JOB 1.
Identify each line in the rows below that contains the string "part". Matching is case-sensitive.

— start of GIVEN PASSAGE —

Brent Ozar: Next up, Steve asks, “Do you have any tips…” Oh, do we ever…
Erik Darling: Frosted sometimes…
Brent Ozar: “For overcoming the version mismatch issues between management studio and integration services?” Oh, that’s so terrible.
Erik Darling: No, I still don’t know how to open SSIS, so no.
Brent Ozar: What I had to do as a database administrator, and this is going back years ago, but I had to maintain different VMs with different versions of management studio so that I could go open up different integration services packages.
Erik Darling: Oh yeah, because maintenance plans from one to the other would just be like, we can’t figure this out.
Brent Ozar: Yeah, it sucked so bad. And these days, with the fast and furious release of SSMS, I’m kind of even more interested in that because they’ve brought out stuff that breaks functionality and they’re like, we’ll ship a fix soon. And I’m like, yeah but I need to create a table today.
Erik Darling: 17.8.1 is now available…
Brent Ozar: Which tells you something in the agile – and it’s not that I want it to go back to only updating every service pack. I like where they’re going, but there’s a mix in between those two.
Erik Darling: You know, and I understand the pain of frequent release cycles. I’ve had less than perfect First Responder Kit releases. There’s been some weird stuff that’s gone on in there. So I don’t pretend to be totally guilt-free and innocent with the whole thing, but I’m one person testing against a limited amount of stuff. I would hope that with Microsoft’s nearly unlimited financial resources, they’d have some case-sensitive instances to back stuff up against. I don’t know, little things.
Brent Ozar: And you would also hope that the people who are managing Azure in-house would [dog food 0:08:14.0] first. And Microsoft keeps talking, “Everything we give you, we’ve already been using for months up in the cloud.” And then they ship an SSMS that doesn’t work with Azure SQL DB. I’m like, what, what are they using up there?
Brent Ozar: Joe asks, “We seem to experience deadlocks during long-running CPU intensive processes, like stuff that takes 15 minutes or more. Is there a relation between deadlocks and long-running processes?”
Erik Darling: I mean, when you have a long-running process, you kind of tend to increase the likelihood of hitting or locking or deadlocking scenario, especially if those long-running processes are crammed inside a BEGIN TRAN or whatever. You know, usually when we talk to people who have these problems, like the three most common solutions are either to make sure you have the right indexes in place to make these things fast, maybe batch your modifications so that you’re not spending a long time getting a ton of locks, trying to escalate locks, all that other stuff – batch sizes of 1000 or less for your modifications. If you can, look at an optimistic isolation level like RCSI or snapshot isolation if you just want to, like, have certain queries knock against each other for readers and writers.

— end of GIVEN PASSAGE —
— start of RECORDED INFORMATION —

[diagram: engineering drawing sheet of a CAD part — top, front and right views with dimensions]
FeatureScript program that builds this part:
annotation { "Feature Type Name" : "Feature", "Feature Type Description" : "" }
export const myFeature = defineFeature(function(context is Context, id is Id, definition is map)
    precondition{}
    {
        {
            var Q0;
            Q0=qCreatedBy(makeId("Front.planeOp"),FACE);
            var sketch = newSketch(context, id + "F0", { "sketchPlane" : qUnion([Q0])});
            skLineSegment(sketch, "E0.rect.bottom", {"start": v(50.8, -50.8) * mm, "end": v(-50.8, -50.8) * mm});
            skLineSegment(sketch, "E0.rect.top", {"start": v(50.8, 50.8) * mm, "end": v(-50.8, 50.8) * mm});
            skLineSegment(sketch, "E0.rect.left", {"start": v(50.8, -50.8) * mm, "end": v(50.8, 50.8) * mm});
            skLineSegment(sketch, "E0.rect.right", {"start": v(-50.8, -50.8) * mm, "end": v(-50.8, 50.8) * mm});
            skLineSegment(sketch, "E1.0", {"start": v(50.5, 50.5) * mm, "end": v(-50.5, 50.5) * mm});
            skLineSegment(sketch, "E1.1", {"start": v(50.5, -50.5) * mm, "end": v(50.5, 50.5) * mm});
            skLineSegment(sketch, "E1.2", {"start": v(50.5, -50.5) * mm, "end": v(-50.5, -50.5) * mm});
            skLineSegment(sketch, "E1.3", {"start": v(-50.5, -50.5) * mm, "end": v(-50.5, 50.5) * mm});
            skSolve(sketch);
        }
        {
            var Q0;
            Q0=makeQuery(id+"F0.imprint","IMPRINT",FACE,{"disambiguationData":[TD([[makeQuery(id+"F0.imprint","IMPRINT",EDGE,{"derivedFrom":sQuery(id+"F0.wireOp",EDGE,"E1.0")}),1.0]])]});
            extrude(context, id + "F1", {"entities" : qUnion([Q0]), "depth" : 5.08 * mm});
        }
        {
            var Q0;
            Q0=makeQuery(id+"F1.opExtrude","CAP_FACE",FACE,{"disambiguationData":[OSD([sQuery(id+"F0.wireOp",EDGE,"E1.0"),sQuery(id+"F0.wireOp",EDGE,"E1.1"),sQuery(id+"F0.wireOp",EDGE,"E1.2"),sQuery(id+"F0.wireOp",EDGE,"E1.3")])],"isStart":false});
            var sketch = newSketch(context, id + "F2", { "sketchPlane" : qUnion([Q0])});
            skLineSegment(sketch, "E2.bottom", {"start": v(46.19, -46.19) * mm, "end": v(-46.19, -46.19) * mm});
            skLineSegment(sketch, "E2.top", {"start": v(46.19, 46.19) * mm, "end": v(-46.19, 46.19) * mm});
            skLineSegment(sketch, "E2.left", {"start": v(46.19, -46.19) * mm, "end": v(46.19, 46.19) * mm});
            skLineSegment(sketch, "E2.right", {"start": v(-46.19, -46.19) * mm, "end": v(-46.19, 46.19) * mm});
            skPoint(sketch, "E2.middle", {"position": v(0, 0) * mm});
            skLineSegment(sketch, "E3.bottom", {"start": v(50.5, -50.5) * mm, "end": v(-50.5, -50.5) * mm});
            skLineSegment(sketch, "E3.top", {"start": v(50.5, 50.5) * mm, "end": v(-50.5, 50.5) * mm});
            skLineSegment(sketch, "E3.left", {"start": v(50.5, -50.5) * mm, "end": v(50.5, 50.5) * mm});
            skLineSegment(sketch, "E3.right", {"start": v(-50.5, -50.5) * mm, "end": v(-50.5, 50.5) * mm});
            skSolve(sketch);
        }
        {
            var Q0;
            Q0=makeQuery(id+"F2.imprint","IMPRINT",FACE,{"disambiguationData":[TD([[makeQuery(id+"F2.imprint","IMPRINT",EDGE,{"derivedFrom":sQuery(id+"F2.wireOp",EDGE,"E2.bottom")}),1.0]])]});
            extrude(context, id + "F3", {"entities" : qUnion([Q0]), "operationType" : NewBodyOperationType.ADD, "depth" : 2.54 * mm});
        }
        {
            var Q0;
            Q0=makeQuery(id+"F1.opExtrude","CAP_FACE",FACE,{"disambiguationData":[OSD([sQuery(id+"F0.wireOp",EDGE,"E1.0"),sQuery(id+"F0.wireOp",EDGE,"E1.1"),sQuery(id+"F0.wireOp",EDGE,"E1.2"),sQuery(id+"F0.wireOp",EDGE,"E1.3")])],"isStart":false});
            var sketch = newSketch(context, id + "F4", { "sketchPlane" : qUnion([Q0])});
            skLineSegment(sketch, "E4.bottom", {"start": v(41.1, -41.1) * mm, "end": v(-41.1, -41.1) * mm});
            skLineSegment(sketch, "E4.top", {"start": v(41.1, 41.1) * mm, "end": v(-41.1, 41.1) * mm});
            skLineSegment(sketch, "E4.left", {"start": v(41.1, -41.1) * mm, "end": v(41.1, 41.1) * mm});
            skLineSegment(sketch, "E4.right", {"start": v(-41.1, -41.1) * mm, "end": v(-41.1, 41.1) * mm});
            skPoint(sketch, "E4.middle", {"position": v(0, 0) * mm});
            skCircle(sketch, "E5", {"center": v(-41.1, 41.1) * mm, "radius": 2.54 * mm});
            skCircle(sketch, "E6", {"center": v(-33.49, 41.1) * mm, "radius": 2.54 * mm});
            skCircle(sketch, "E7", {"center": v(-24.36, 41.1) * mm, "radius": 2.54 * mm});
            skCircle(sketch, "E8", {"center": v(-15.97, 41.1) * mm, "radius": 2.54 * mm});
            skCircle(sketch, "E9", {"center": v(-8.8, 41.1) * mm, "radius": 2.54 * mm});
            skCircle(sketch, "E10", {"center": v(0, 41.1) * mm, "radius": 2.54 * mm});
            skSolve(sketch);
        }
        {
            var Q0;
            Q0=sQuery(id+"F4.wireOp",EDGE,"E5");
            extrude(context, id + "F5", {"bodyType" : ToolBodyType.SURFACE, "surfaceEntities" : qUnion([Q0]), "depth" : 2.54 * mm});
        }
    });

— end of RECORDED INFORMATION —

JOB 2.
Reproduce the SQL Server discussion above from the words "Brent Ozar: Yeah, it" through the words "a table today.".

WRITTEN ANSWER 1.
[diagram: engineering drawing sheet of a CAD part — top, front and right views with dimensions]
FeatureScript program that builds this part:

WRITTEN ANSWER 2.
Brent Ozar: Yeah, it sucked so bad. And these days, with the fast and furious release of SSMS, I’m kind of even more interested in that because they’ve brought out stuff that breaks functionality and they’re like, we’ll ship a fix soon. And I’m like, yeah but I need to create a table today.